— Text extract —
Eleta Kingsley Oshiokha (born 29 October 1989) is a Nigerian professional footballer who plays as a forward for Abahani Limited Dhaka in the Bangladesh Football Premier League. Born in Nigeria, Eleta obtained Bangladeshi citizenship in 2021, through naturalization.

Club career
Eleta started his football career at an early age, enrolling in Nigerian academies. He began his senior career with Nigeria club Gabros International FC. Afterwards, he played for Dolphin FC. From 2009 to 2011, he played for Nigerian club Akwa United F.C. 

Afterwards, he left Nigeria and went to Uzbekistan, but due to work permit and other complications, he had to leave that country, ultimately heading to Bangladesh on the advice of a friend. He played in a match between foreigners and national team players, impressing and receiving offers from many top Bangladeshi clubs such as Abahani Limited Dhaka and Sheikh Jamal DC, but instead signed for Arambagh KS as he had made a prior commitment with them. He scored a hat trick in his first Bangladesh Premier League match in 2012 against Sheikh Jamal DC.

In 2012, Eleta signed for Team BJMC.

In 2013, he joined Muktijoddha Sangsad KC.

— Directive 1 —
Quote the footballer's biography word for word, beginning at the words "Afterwards, he left" and stopping after "for Team BJMC.".
— Directive 2 —
According to the footballer's biography, why did Eleta sign for Arambagh KS rather than for Abahani Limited Dhaka or Sheikh Jamal DC?

— Given entries —
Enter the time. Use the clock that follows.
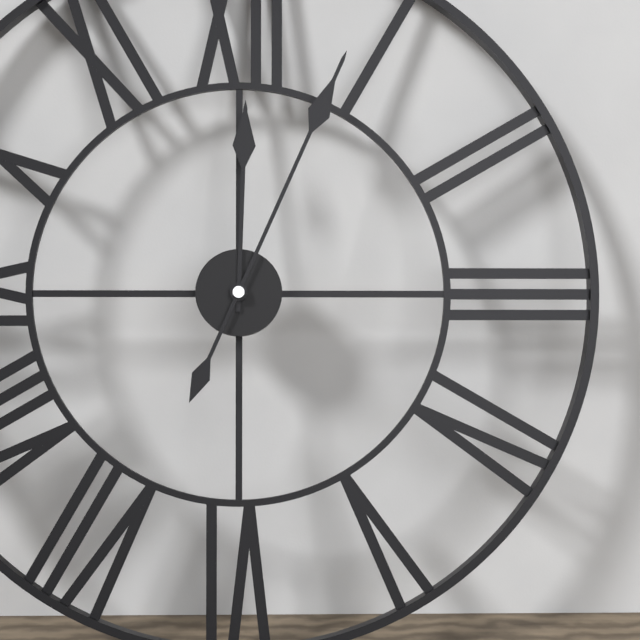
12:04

---

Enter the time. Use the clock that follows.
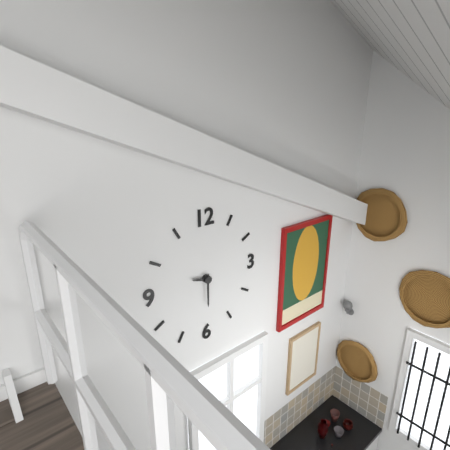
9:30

--

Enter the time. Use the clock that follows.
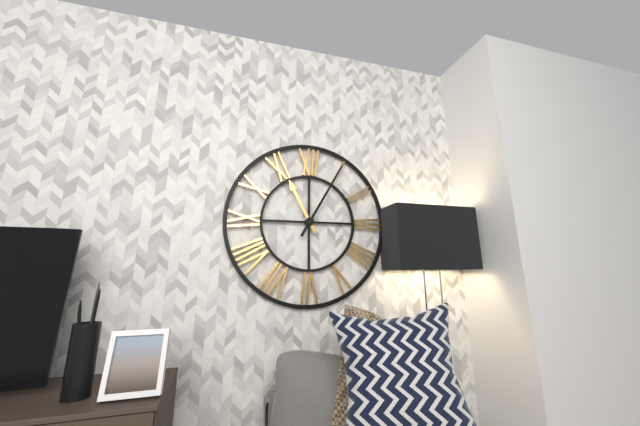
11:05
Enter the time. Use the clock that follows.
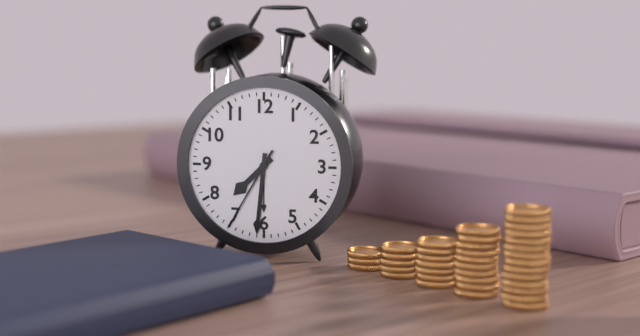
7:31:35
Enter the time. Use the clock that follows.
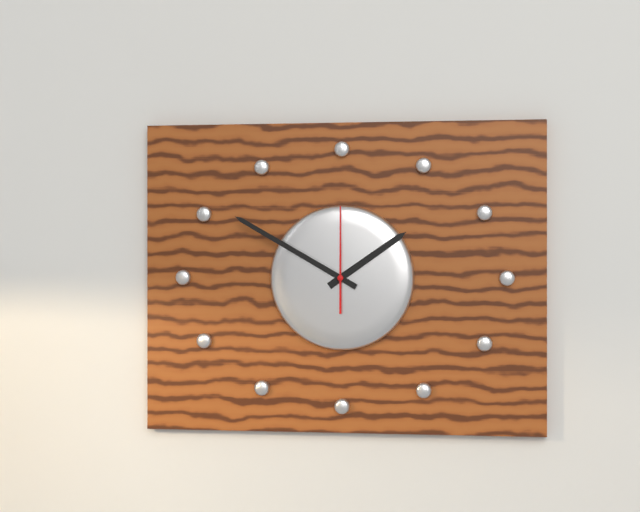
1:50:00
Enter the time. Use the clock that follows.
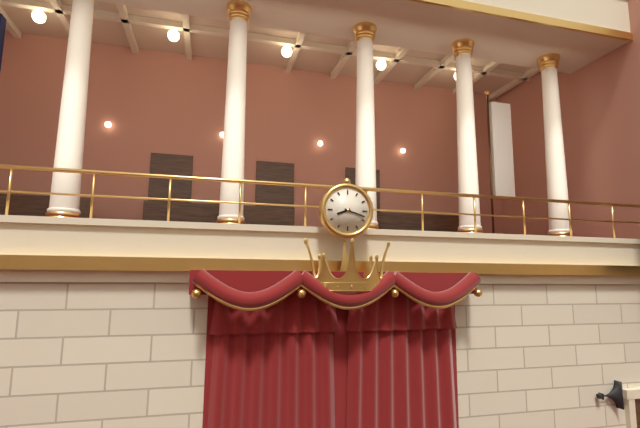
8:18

— Full answer 1 —
Afterwards, he left Nigeria and went to Uzbekistan, but due to work permit and other complications, he had to leave that country, ultimately heading to Bangladesh on the advice of a friend. He played in a match between foreigners and national team players, impressing and receiving offers from many top Bangladeshi clubs such as Abahani Limited Dhaka and Sheikh Jamal DC, but instead signed for Arambagh KS as he had made a prior commitment with them. He scored a hat trick in his first Bangladesh Premier League match in 2012 against Sheikh Jamal DC.

In 2012, Eleta signed for Team BJMC.

— Full answer 2 —
After he impressed in a match between foreigners and national team players, Eleta received offers from top Bangladeshi clubs, including Abahani Limited Dhaka and Sheikh Jamal DC. He signed for Arambagh KS instead because he had already made a commitment to that club.